Certain probiotics can regulate the host's neurobehavioral function through the microbiota-gut-brain axis. However, screening these probiotics is mainly carried out in animal models, and is costly and inefficient. Herein, a putative enterochromaffin cell line (RIN14B) was used as an in vitro pre-screening model; 30 bacterial strains were tested for bacteria-stimulated tryptophan hydroxylase 1 gene (Tph1) expression and 5-hydroxytryptophan/5-hydroxytryptamine secretion. All strains were further validated for their neurobehavioral effects in chronic stress-induced depressive mice. Using partial least squares (PLS) modeling of in vitro and in vivo datasets, we found that the level of Tph1 mRNA in RIN14B significantly correlated with the performance of a forced swim test and sucrose preference test, and serum corticosterone level in chronically stressed mice. Four strains were identified as the best candidates among 30 strains using principal component analysis on all in vivo measures, and unsurprisingly, three of them could enhance Tph1 expression in RIN14B, which further proved that the RIN14B-based screening method (especially the detection of bacteria-stimulated Tph1 mRNA) has good predictive validity and screening efficiency for the strain's antidepressant-like capacity. Collectively, this study provides a novel in vitro method for screening probiotics (or other related bioproducts) with antidepressant-like potential.

Lactic acid bacteria reduce diabetes symptoms in mice by alleviating gut microbiota dysbiosis and inflammation in different manners.

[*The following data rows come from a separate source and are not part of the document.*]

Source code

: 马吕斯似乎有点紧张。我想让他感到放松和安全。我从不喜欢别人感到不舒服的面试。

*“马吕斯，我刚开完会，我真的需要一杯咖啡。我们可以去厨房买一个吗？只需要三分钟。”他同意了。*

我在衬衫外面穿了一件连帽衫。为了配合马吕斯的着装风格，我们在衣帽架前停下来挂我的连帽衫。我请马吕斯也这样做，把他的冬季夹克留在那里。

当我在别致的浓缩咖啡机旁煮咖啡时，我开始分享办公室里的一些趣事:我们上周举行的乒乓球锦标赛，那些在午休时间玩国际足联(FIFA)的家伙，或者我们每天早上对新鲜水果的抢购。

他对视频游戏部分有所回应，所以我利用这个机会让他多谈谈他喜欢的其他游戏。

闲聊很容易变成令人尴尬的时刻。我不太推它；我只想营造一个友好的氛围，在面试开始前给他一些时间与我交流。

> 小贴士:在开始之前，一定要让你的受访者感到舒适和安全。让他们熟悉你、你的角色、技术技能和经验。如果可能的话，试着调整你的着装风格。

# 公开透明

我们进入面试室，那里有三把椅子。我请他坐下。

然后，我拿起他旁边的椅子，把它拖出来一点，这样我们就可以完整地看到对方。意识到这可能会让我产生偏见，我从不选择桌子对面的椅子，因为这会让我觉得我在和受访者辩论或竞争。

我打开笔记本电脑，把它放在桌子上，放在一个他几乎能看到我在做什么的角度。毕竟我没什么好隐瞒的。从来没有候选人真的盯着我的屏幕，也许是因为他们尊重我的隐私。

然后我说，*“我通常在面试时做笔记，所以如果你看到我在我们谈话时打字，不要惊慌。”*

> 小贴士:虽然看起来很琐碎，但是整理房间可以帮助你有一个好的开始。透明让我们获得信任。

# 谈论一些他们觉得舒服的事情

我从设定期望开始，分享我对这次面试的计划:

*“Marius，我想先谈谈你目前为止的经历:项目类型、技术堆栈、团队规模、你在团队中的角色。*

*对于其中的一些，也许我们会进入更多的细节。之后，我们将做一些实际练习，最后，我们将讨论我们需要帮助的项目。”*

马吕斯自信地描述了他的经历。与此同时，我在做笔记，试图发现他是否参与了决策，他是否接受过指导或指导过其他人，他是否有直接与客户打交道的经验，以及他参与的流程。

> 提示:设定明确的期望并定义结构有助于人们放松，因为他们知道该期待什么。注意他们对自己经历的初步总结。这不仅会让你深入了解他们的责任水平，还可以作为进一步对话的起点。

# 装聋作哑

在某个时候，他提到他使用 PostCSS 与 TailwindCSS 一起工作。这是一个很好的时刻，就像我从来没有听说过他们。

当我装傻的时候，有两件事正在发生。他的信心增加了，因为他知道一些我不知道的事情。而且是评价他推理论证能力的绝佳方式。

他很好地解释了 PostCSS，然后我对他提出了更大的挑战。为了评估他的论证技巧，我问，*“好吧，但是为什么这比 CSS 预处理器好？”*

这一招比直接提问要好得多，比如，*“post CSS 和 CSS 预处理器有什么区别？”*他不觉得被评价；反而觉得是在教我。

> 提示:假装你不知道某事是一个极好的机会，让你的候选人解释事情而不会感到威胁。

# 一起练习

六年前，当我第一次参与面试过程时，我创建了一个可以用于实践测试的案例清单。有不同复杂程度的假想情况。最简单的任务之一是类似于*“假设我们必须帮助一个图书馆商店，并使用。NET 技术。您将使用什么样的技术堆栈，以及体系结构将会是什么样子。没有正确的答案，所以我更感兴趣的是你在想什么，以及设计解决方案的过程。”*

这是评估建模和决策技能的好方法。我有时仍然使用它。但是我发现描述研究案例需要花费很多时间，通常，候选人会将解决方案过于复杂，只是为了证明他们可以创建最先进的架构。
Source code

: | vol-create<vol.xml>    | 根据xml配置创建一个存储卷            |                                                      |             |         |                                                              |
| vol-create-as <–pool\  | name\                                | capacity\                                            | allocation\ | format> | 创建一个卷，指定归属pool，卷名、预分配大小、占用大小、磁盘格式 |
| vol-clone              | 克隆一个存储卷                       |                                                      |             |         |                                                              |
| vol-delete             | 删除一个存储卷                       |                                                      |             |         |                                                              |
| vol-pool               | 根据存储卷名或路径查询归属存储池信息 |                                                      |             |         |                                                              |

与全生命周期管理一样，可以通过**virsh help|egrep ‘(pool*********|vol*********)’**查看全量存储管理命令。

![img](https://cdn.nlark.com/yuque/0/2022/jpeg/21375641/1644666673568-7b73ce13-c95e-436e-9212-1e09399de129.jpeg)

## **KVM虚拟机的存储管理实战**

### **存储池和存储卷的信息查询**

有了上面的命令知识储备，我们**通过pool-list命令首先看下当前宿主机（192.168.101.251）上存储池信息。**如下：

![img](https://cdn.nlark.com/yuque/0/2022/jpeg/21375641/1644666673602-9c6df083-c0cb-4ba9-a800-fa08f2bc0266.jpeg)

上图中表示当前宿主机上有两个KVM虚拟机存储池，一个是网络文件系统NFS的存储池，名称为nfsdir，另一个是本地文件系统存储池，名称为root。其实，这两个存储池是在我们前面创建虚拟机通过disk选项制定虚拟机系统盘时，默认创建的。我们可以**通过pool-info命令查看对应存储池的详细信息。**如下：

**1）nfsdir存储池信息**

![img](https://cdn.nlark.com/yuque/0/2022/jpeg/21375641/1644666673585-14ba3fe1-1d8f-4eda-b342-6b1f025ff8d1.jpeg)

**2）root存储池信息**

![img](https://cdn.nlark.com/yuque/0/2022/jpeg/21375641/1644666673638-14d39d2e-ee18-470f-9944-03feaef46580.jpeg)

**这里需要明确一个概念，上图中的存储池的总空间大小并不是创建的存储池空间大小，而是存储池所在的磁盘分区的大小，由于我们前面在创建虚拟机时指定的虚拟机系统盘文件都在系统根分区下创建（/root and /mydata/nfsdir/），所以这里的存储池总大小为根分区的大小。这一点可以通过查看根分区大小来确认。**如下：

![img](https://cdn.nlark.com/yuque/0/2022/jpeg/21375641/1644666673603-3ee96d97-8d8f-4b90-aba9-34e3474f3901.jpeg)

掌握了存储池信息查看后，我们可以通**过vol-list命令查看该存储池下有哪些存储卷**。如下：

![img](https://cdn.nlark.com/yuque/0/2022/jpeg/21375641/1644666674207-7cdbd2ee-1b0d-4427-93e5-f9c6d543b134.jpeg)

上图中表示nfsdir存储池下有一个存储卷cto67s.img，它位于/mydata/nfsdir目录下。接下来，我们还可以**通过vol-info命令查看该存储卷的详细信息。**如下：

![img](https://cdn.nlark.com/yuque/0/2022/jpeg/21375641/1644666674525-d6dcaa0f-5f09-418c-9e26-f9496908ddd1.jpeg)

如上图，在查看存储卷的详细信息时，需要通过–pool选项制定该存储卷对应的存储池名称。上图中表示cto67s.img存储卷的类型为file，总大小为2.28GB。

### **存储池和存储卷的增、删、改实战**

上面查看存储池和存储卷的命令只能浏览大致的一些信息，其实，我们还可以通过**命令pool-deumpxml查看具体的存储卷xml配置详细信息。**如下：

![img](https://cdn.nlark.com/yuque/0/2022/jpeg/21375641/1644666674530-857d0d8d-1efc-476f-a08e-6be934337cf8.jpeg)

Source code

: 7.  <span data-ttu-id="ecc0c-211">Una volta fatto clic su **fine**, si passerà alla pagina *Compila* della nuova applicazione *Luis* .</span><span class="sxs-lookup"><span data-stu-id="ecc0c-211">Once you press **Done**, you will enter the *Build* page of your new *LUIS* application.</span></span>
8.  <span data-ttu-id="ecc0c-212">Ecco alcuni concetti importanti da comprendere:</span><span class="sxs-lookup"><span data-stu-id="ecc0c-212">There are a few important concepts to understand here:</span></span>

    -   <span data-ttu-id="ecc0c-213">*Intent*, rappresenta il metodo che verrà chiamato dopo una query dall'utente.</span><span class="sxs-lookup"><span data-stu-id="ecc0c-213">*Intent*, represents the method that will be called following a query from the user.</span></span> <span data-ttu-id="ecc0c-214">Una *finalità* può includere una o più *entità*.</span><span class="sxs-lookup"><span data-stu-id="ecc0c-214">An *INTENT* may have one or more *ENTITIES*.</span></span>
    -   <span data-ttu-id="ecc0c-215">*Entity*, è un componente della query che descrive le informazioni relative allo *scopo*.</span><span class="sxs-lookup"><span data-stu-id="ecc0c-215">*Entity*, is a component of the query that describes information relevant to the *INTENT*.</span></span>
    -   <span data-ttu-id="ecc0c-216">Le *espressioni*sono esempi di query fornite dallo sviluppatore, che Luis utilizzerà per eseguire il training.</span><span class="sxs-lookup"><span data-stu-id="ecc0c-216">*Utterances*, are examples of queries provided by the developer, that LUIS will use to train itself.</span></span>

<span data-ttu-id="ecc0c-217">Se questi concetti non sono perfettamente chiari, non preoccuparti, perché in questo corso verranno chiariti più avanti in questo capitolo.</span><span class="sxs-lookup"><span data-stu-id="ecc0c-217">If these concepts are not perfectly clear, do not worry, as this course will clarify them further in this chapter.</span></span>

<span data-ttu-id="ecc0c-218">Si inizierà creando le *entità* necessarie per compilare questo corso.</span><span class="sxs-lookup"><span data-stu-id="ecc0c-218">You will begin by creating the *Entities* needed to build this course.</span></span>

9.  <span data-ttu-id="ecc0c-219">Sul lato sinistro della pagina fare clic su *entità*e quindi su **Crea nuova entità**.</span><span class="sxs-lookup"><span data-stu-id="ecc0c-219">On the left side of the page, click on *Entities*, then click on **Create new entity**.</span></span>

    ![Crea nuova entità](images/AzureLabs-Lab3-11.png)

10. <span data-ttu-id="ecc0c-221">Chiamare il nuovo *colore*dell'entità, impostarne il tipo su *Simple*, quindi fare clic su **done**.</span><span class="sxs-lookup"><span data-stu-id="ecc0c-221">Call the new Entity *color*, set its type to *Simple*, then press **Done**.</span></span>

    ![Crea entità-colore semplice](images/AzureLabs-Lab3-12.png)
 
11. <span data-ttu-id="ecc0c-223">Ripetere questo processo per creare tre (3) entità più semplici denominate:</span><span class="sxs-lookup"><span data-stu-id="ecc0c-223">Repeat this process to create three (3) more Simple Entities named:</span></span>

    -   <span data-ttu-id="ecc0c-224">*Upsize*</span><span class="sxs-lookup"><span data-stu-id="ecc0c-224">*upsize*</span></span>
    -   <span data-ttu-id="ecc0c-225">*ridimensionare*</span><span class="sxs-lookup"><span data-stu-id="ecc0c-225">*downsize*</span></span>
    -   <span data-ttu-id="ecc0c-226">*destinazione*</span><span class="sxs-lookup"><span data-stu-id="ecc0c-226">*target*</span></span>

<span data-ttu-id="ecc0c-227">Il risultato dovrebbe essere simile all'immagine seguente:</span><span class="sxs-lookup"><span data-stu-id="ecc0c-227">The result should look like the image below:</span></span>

The prevalence of diabetes mellitus is increasing worldwide. Lactic acid bacteria have shown efficacy in alleviating diabetes. We studied the remission effect of nine strains of lactic acid bacteria on the symptoms of high-fat diet- and streptozotocin-induced type 2 diabetes and its mechanism in mice. The oral administration of Bifidobacterium adolescentis, B. bifidum or Lactobacillus rhamnosus to mice every day for more than 12 weeks showed that the individual strains could reduce the fasting and postprandial blood sugar levels, improve glucose tolerance and prevent pancreatic damage. However, L. rhamnosus strains showed greater efficacy than Bifidobacterium strains in the regulation of blood lipid levels. The effects of lactic acid bacteria on the recovery of glycolipid metabolism disorder and gut microbiota dysbiosis showed inter- and intraspecific differences. In addition, the strains that exhibited hypoglycaemic effects played a beneficial role in reducing insulin resistance by contributing to the production of short-chain fatty acids and alleviation of inflammation. The ability of lactic acid bacteria to reduce inflammation was found to be closely related to their ability to alleviate diabetes mellitus.